Dataset content section start

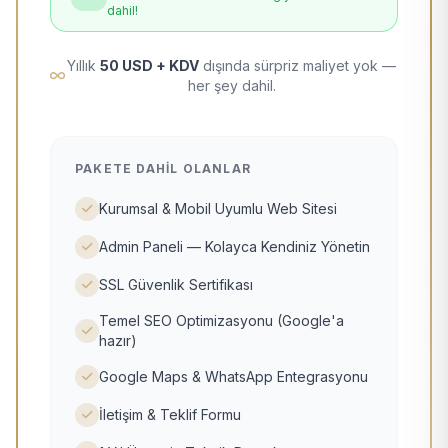
dahil!
Yıllık
50 USD + KDV
dışında sürpriz maliyet yok —
her şey dahil.
PAKETE DAHIL OLANLAR
Kurumsal & Mobil Uyumlu Web Sitesi
Admin Paneli — Kolayca Kendiniz Yönetin
SSL Güvenlik Sertifikası
Temel SEO Optimizasyonu (Google'a
hazır)
Google Maps & WhatsApp Entegrasyonu
İletişim & Teklif Formu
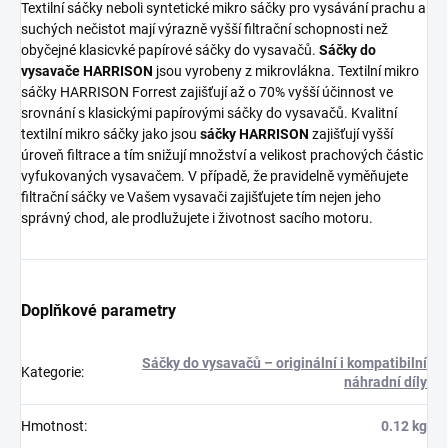
Textilní sáčky neboli syntetické mikro sáčky pro vysávání prachu a
suchých nečistot mají výrazně vyšší filtrační schopnosti než
obyčejné klasicvké papírové sáčky do vysavačů.
Sáčky do
vysavače HARRISON
jsou vyrobeny z mikrovlákna. Textilní mikro
sáčky HARRISON Forrest zajišťují až o 70% vyšší účinnost ve
srovnání s klasickými papírovými sáčky do vysavačů. Kvalitní
textilní mikro sáčky jako jsou
sáčky HARRISON
zajišťují vyšší
úroveň filtrace a tím snižují množství a velikost prachových částic
vyfukovaných vysavačem. V případě, že pravidelně vyměňujete
filtrační sáčky ve Vašem vysavači zajišťujete tím nejen jeho
správný chod, ale prodlužujete i životnost sacího motoru.
Doplňkové parametry
Sáčky do vysavačů – originální i kompatibilní
Kategorie
:
náhradní díly
Hmotnost
:
0.12 kg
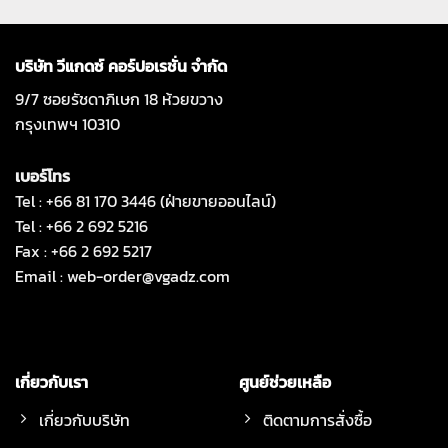
บริษัท วีแกดซ์ คอร์ปอเรชั่น จำกัด
9/7 ซอยรัชดาภิเษก 18 ห้วยขวาง
กรุงเทพฯ 10310
เบอร์โทร
Tel : +66 81 170 3446 (ฝ่ายขายออนไลน์)
Tel : +66 2 692 5216
Fax : +66 2 692 5217
Email :
web-order@vgadz.com
เกี่ยวกับเรา
ศูนย์ช่วยเหลือ
เกี่ยวกับบริษัท
ติดตามการสั่งซื้อ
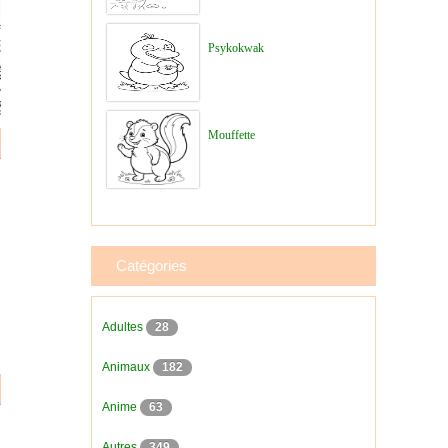
Psykokwak
Mouffette
Catégories
Adultes
28
Animaux
182
Anime
63
Autres
349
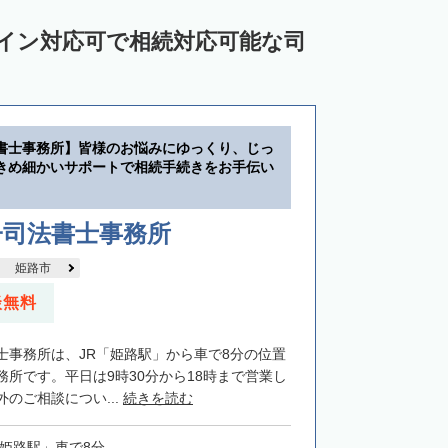
ライン対応可で相続対応可能な司
書士事務所】皆様のお悩みにゆっくり、じっ
きめ細かいサポートで相続手続きをお手伝い
子司法書士事務所
姫路市
談無料
士事務所は、JR「姫路駅」から車で8分の位置
務所です。平日は9時30分から18時まで営業し
のご相談につい...
続きを読む
「姫路駅」車で8分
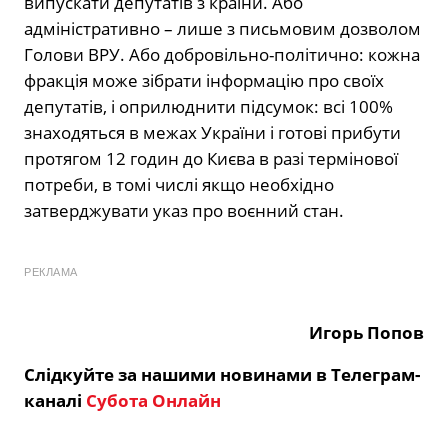
випускати депутатів з країни. Або
адміністративно – лише з письмовим дозволом
Голови ВРУ. Або добровільно-політично: кожна
фракція може зібрати інформацію про своїх
депутатів, і оприлюднити підсумок: всі 100%
знаходяться в межах України і готові прибути
протягом 12 годин до Києва в разі термінової
потреби, в томі числі якщо необхідно
затверджувати указ про воєнний стан.
РЕКЛАМА
Игорь Попов
Слідкуйте за нашими новинами в Телеграм-
каналі
Субота Онлайн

Dataset content section end

(Instruction)
Update the rows from the start through the line holding "İletişim & Teklif Formu", inclusive, so that "Web Sitesi" becomes "İnternet Sitesi" and nothing else changes. Leave the pictures out of the output.

(Task result)
dahil!
Yıllık
50 USD + KDV
dışında sürpriz maliyet yok —
her şey dahil.
PAKETE DAHIL OLANLAR
Kurumsal & Mobil Uyumlu İnternet Sitesi
Admin Paneli — Kolayca Kendiniz Yönetin
SSL Güvenlik Sertifikası
Temel SEO Optimizasyonu (Google'a
hazır)
Google Maps & WhatsApp Entegrasyonu
İletişim & Teklif Formu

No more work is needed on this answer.